Work request:
Could you print exactly the lines of the listing below, starting at the line that has "المشاهدات: 34" and ending at the line that has "την επιφύλαξη παντός", and only those lines?

Extracted records:

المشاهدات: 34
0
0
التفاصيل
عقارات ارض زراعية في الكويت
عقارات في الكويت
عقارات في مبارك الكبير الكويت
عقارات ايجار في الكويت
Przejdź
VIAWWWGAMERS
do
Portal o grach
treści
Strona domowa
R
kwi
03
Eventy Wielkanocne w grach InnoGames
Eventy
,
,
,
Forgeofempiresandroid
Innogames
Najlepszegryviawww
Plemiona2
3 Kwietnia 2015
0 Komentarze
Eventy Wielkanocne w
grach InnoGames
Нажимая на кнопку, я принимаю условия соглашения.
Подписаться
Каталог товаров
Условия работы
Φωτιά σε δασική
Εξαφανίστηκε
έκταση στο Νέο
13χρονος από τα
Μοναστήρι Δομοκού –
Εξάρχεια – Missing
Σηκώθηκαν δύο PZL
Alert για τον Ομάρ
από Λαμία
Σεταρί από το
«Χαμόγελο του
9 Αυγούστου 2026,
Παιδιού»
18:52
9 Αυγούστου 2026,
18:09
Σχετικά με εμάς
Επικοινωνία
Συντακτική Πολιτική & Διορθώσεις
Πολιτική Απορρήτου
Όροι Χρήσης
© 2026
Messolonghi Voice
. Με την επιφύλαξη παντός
---
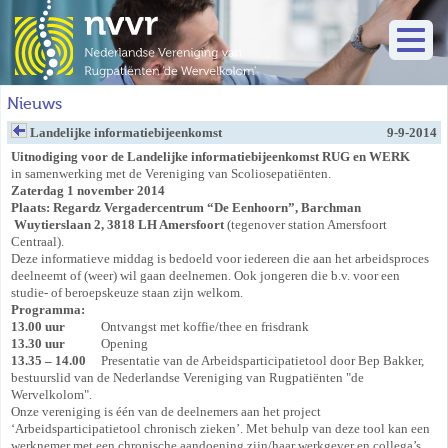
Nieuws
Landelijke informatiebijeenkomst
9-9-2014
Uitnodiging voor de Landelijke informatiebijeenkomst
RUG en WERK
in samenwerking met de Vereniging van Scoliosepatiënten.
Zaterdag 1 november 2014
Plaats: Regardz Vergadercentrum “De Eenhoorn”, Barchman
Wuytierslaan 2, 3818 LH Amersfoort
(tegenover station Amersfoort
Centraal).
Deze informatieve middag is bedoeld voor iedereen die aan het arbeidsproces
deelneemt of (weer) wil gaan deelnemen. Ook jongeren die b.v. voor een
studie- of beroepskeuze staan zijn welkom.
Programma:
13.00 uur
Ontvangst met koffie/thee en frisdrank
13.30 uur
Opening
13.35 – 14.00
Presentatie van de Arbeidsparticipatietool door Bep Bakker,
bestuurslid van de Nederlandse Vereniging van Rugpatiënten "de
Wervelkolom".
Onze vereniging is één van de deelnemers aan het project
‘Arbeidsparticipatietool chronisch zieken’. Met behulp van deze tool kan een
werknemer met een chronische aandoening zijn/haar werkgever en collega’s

Solution to the exercise:
المشاهدات: 34
0
0
التفاصيل
عقارات ارض زراعية في الكويت
عقارات في الكويت
عقارات في مبارك الكبير الكويت
عقارات ايجار في الكويت
Przejdź
VIAWWWGAMERS
do
Portal o grach
treści
Strona domowa
R
kwi
03
Eventy Wielkanocne w grach InnoGames
Eventy
,
,
,
Forgeofempiresandroid
Innogames
Najlepszegryviawww
Plemiona2
3 Kwietnia 2015
0 Komentarze
Eventy Wielkanocne w
grach InnoGames
Нажимая на кнопку, я принимаю условия соглашения.
Подписаться
Каталог товаров
Условия работы
Φωτιά σε δασική
Εξαφανίστηκε
έκταση στο Νέο
13χρονος από τα
Μοναστήρι Δομοκού –
Εξάρχεια – Missing
Σηκώθηκαν δύο PZL
Alert για τον Ομάρ
από Λαμία
Σεταρί από το
«Χαμόγελο του
9 Αυγούστου 2026,
Παιδιού»
18:52
9 Αυγούστου 2026,
18:09
Σχετικά με εμάς
Επικοινωνία
Συντακτική Πολιτική & Διορθώσεις
Πολιτική Απορρήτου
Όροι Χρήσης
© 2026
Messolonghi Voice
. Με την επιφύλαξη παντός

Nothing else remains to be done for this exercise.